-- EXERCISE INPUTS follows --

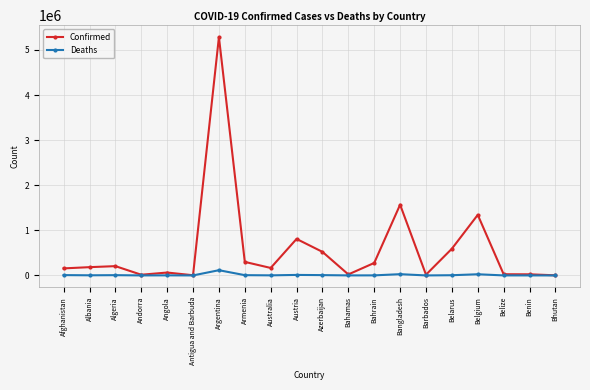

True or false: Deaths has more than 0 points higher than both neighbors.

True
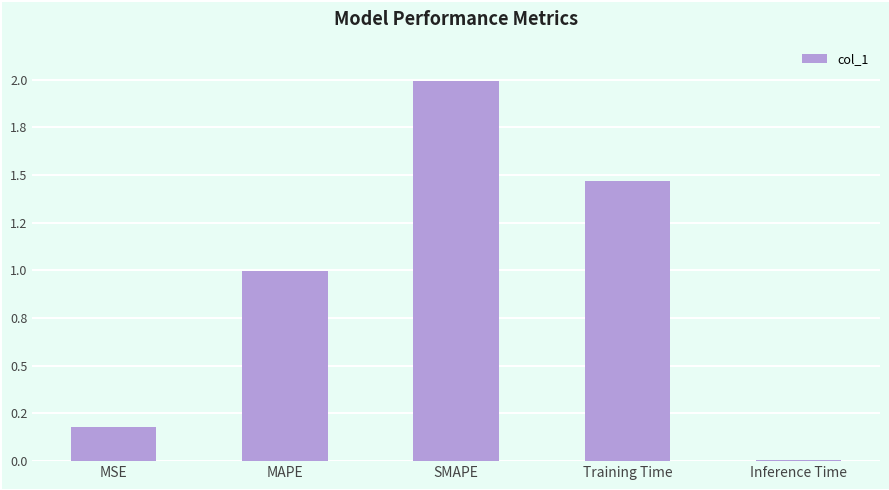

What is the sum of all values?

4.6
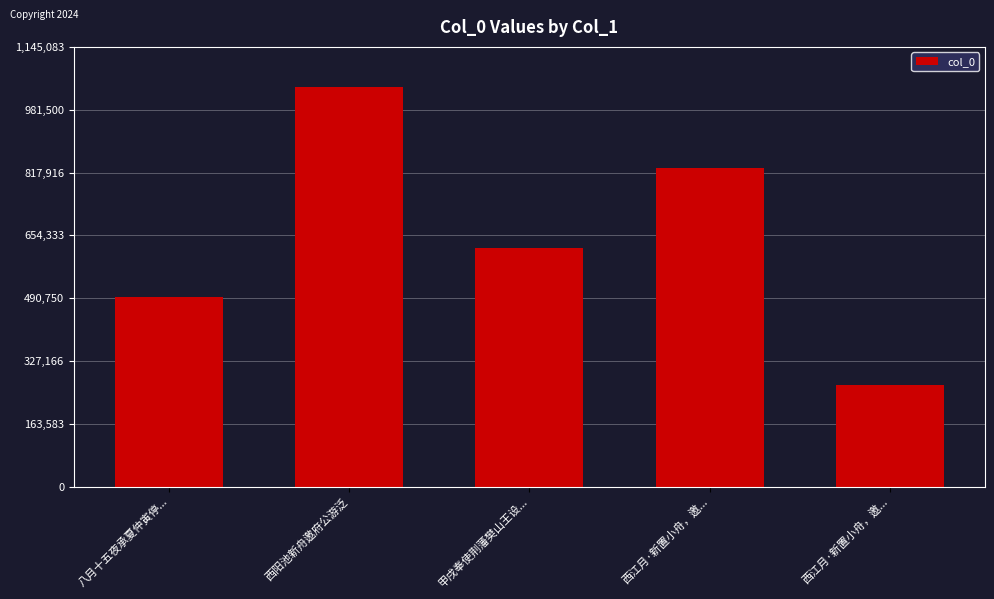

Does the chart contain stacked bars?

No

-- EXERCISE INPUTS concluded --

THE TASK:
Report each line in the items above that contains the word "True". Case counts.

TASK RESPONSE:
True or false: Deaths has more than 0 points higher than both neighbors.
True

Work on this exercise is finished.